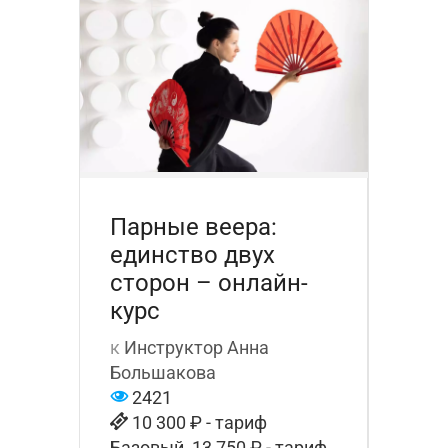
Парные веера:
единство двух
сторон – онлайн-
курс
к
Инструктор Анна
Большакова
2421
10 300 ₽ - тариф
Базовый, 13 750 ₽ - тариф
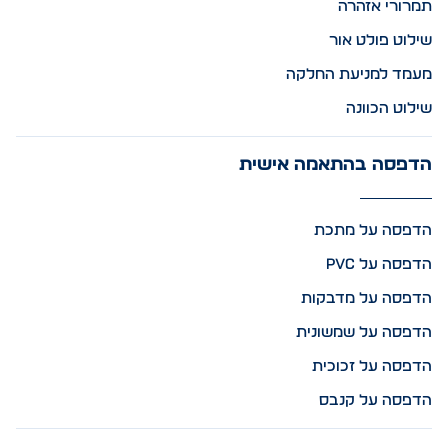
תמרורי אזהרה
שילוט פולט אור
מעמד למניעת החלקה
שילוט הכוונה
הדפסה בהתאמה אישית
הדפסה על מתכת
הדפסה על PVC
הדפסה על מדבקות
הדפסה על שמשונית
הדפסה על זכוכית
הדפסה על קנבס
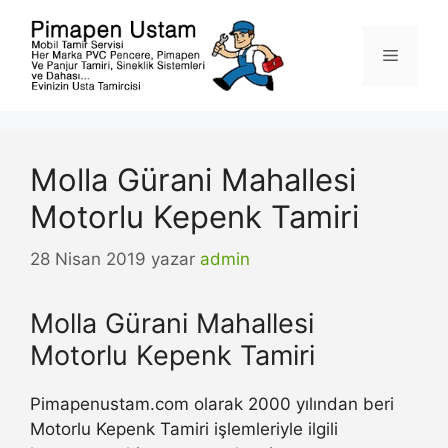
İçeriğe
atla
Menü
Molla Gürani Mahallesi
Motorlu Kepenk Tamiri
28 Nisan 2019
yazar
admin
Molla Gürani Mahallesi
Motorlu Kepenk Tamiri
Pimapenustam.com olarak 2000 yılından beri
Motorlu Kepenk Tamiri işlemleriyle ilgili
---
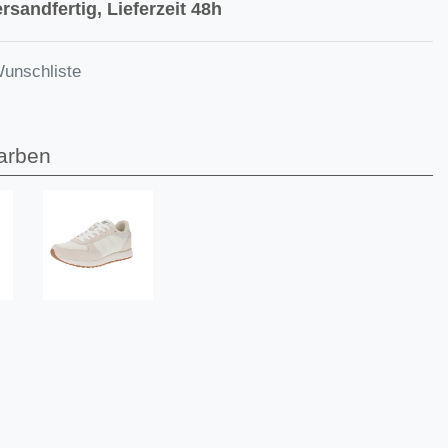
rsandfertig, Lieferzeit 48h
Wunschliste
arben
* * *
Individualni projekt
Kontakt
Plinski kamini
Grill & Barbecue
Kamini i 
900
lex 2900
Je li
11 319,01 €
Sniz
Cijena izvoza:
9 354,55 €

Task item: Count the lines in the records above that contain the string "הדפסה", treating case as significant, and state only the resulting number.

Task answer: 7